4.1 Determining the 3D Structure of Proteins

There are three ways this can be done:

1. X-ray crystallography
2. Nuclear magnetic resonance spectroscopy
3. Electron microscopy

4.1.1 X-ray crystallography

Figure 4.2: Proteins in Various Stages of X-Ray Crystallography

Once the purified protein in question has been crystallized, x-ray crystallography can then be performed on the crystal.

The diffraction pattern of the protein crystal can then be translated to yield a three-dimensional electron density distribution via a Fourier transform.

This map can then be used to build the atomic structure of the protein or nucleic acid molecule (as seen in figure 4.2).

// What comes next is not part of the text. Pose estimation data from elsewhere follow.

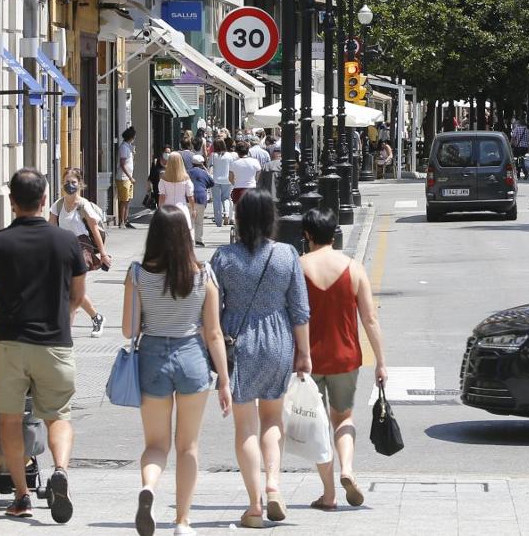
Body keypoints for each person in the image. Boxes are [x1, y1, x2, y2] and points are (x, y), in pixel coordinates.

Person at [0, 168, 85, 521]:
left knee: (9, 420)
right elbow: (78, 296)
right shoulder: (66, 242)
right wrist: (61, 317)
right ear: (44, 200)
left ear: (11, 202)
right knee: (58, 416)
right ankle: (61, 470)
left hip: (10, 343)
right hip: (55, 343)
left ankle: (21, 496)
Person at [126, 206, 231, 536]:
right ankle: (182, 521)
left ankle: (149, 487)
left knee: (156, 445)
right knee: (188, 446)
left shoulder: (137, 274)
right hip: (192, 358)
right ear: (186, 235)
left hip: (152, 358)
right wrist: (224, 381)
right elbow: (214, 333)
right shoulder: (203, 274)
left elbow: (129, 330)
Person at [212, 190, 310, 526]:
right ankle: (273, 485)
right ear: (271, 219)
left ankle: (254, 505)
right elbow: (300, 310)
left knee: (245, 426)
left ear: (239, 220)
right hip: (278, 340)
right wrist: (304, 353)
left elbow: (212, 310)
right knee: (272, 418)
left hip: (237, 342)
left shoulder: (224, 258)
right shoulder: (286, 254)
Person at [299, 209, 387, 512]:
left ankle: (328, 494)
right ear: (334, 234)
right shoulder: (354, 268)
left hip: (309, 359)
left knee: (317, 426)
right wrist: (381, 361)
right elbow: (370, 319)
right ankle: (347, 468)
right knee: (344, 418)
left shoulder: (299, 267)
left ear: (308, 235)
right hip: (346, 358)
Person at [50, 168, 109, 337]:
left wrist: (103, 254)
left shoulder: (84, 205)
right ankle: (96, 317)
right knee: (72, 290)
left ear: (80, 184)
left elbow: (95, 230)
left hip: (81, 249)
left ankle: (65, 332)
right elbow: (50, 229)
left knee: (71, 289)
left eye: (73, 182)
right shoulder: (58, 205)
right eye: (67, 182)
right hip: (64, 249)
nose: (70, 185)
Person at [159, 153, 196, 237]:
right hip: (182, 208)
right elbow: (190, 196)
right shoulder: (186, 178)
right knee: (184, 233)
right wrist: (193, 209)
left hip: (167, 209)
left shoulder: (163, 178)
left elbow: (162, 196)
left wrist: (160, 209)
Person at [188, 155, 214, 248]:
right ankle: (198, 240)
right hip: (201, 198)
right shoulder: (204, 173)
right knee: (199, 221)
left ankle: (190, 239)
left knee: (190, 220)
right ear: (202, 164)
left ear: (192, 163)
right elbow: (212, 183)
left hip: (189, 197)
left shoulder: (188, 172)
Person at [210, 139, 236, 228]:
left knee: (216, 200)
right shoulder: (229, 155)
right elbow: (232, 167)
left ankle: (218, 220)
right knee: (226, 198)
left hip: (215, 180)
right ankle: (226, 214)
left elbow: (210, 166)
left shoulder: (213, 155)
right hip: (227, 179)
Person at [229, 142, 264, 207]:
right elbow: (259, 173)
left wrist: (235, 183)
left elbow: (230, 178)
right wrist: (255, 181)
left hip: (238, 190)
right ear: (248, 150)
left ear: (237, 151)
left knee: (238, 211)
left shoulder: (234, 163)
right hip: (251, 189)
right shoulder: (255, 161)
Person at [118, 126, 138, 229]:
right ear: (131, 137)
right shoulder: (124, 147)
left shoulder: (128, 147)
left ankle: (126, 220)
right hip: (124, 177)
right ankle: (121, 221)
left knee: (128, 199)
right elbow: (122, 164)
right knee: (123, 200)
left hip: (128, 177)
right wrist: (130, 177)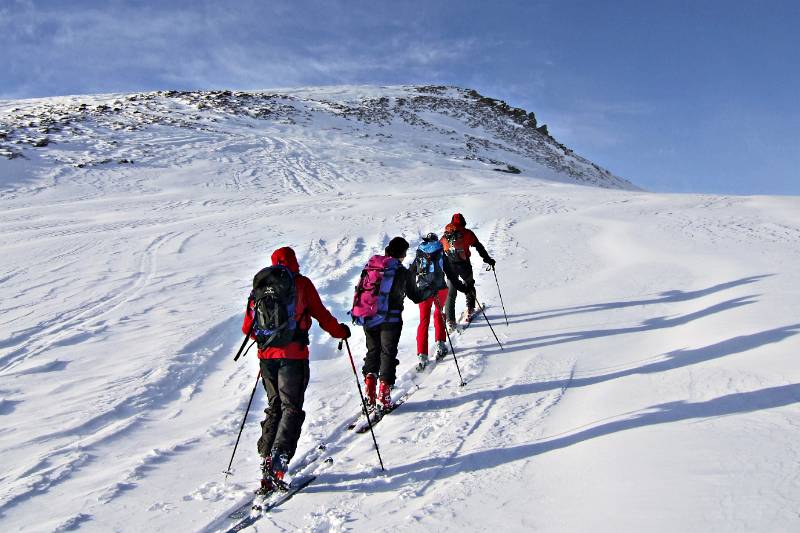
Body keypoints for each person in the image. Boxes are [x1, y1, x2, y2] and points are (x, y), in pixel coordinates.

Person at [241, 246, 350, 494]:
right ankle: (278, 461)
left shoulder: (259, 287)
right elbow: (321, 315)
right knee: (291, 407)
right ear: (294, 262)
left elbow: (247, 328)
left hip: (266, 357)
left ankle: (266, 455)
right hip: (294, 355)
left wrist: (268, 339)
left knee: (275, 405)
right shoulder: (301, 284)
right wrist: (340, 332)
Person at [356, 237, 431, 410]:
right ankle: (384, 395)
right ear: (403, 254)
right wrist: (429, 290)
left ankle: (370, 391)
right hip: (391, 320)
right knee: (387, 354)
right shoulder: (402, 271)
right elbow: (416, 297)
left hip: (370, 317)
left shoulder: (372, 265)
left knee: (373, 351)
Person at [412, 232, 468, 370]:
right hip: (440, 289)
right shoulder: (441, 252)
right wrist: (464, 287)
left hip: (423, 289)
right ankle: (440, 345)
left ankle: (422, 355)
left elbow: (412, 272)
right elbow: (450, 274)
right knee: (438, 313)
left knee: (423, 320)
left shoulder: (419, 252)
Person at [440, 213, 496, 330]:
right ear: (463, 222)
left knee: (451, 293)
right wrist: (487, 259)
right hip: (464, 264)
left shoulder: (446, 234)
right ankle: (470, 308)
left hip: (450, 266)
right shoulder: (467, 233)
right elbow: (478, 246)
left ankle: (450, 320)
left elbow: (440, 248)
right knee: (469, 284)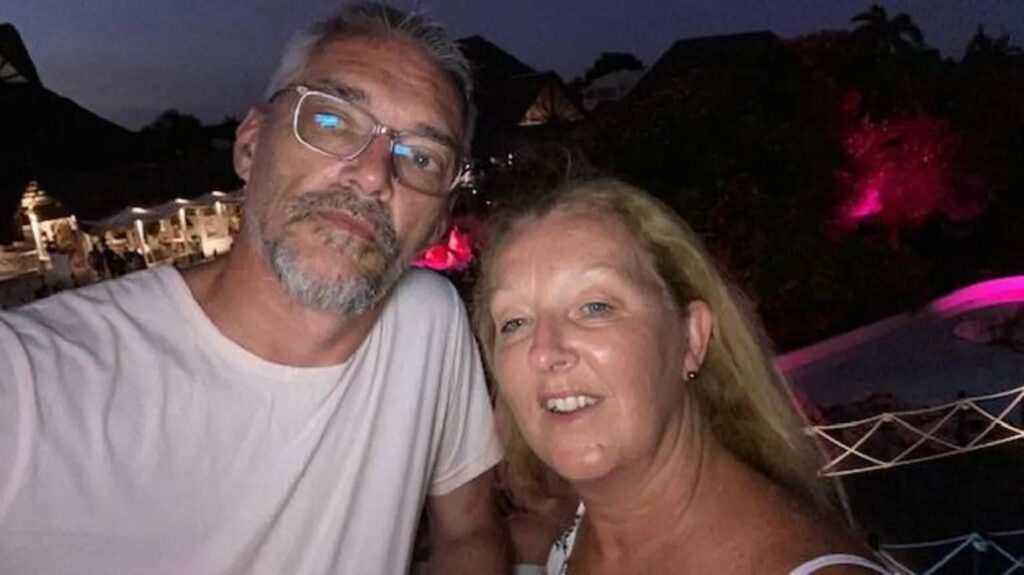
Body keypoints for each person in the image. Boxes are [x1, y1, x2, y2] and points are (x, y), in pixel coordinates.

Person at [0, 4, 509, 574]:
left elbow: (469, 534)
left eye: (421, 157)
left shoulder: (427, 322)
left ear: (440, 220)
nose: (372, 175)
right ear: (249, 144)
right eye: (332, 120)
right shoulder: (32, 381)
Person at [472, 179, 890, 574]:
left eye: (596, 307)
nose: (544, 352)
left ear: (691, 338)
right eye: (515, 322)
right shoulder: (581, 530)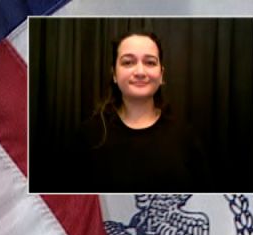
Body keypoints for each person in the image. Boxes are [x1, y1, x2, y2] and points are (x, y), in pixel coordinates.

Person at [67, 30, 209, 192]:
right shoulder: (89, 136)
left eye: (150, 62)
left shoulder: (185, 137)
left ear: (161, 74)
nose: (140, 72)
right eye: (128, 62)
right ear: (114, 74)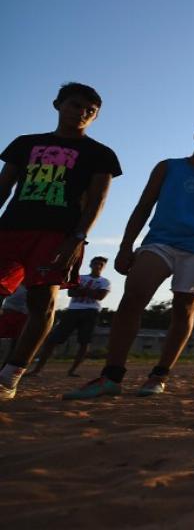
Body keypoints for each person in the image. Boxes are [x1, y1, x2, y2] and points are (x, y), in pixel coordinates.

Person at [65, 121, 194, 399]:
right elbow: (144, 205)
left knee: (183, 309)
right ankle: (112, 376)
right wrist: (125, 246)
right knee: (133, 297)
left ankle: (159, 375)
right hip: (160, 242)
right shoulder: (168, 166)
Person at [0, 82, 121, 400]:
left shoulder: (100, 154)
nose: (81, 112)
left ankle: (10, 376)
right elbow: (4, 187)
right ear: (58, 105)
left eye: (90, 111)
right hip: (10, 229)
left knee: (43, 303)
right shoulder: (25, 144)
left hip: (57, 235)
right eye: (75, 105)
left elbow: (96, 202)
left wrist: (78, 239)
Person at [29, 256, 111, 377]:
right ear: (90, 264)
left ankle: (73, 370)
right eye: (96, 263)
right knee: (53, 340)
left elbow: (100, 296)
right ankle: (37, 369)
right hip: (73, 311)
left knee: (84, 342)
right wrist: (90, 292)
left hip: (91, 312)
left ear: (103, 267)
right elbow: (71, 292)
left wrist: (81, 290)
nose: (98, 266)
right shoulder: (80, 277)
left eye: (101, 264)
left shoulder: (105, 282)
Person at [0, 285, 29, 363]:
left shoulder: (34, 285)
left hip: (23, 315)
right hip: (9, 312)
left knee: (16, 343)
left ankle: (5, 367)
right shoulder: (15, 280)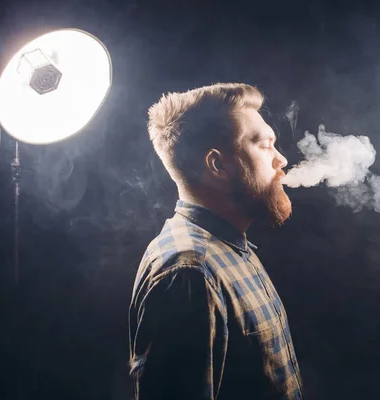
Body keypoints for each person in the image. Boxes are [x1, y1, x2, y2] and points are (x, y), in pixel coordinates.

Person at [128, 83, 303, 400]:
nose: (282, 160)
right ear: (218, 165)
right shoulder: (190, 274)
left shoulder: (230, 247)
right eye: (264, 146)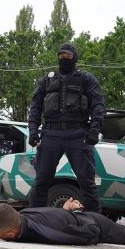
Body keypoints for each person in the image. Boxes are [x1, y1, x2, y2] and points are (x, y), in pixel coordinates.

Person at [28, 43, 106, 212]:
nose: (64, 59)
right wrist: (33, 131)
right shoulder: (46, 80)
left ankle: (96, 221)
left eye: (68, 56)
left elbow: (98, 106)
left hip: (77, 134)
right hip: (50, 133)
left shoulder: (86, 79)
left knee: (86, 181)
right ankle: (33, 218)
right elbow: (35, 107)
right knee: (41, 180)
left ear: (74, 58)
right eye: (61, 56)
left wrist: (94, 129)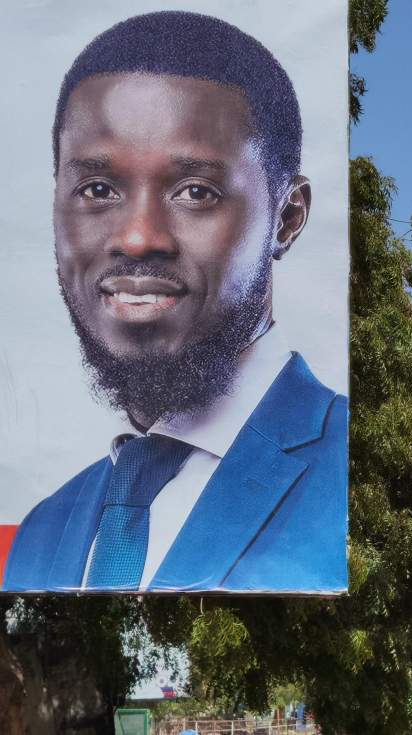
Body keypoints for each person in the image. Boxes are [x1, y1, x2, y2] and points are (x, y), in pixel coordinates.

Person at [2, 11, 347, 593]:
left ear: (287, 219)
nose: (137, 237)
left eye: (195, 192)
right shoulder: (41, 530)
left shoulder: (351, 483)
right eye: (97, 189)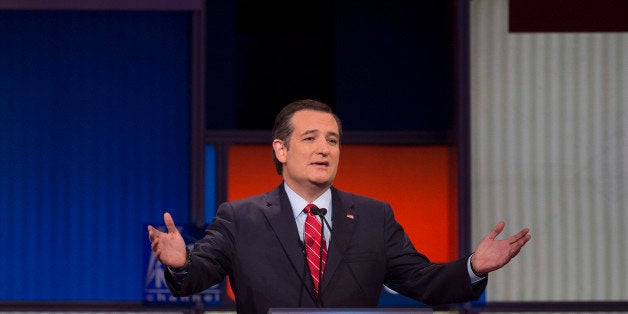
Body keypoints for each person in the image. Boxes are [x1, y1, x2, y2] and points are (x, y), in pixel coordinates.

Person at [148, 99, 531, 313]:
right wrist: (182, 263)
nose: (324, 149)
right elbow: (197, 277)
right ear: (281, 149)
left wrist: (473, 267)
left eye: (332, 140)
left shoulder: (373, 217)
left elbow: (422, 281)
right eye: (311, 138)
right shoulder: (241, 217)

4.1.2 Nuclear magnetic resonance spectroscopy

Figure 4.3: Multidimensional NMR

The three-dimensional structure of macromolecules can also be determined in solution by employing multidimensional (i.e., 1D / 2D / 3D - see figure 4.3) NMR analyses of the macromolecule sample.

NMR characterizations can also reveal structures and dynamics.

4.1.3 CATH system

Figure 4.4: CATH System at Play

The CATH system is a classification system (see figure 4.4) based on four protein features:

1. Class
2. Architecture
3. Topology
4. Homologous superfamily

There are well over 100000 known protein structures, but groups of these structures share similar features in terms of their overall fold or specific structural attributes.

Note that a similarity in protein fold or structure does not mean that the protein shares an evolutionary relationship with another protein.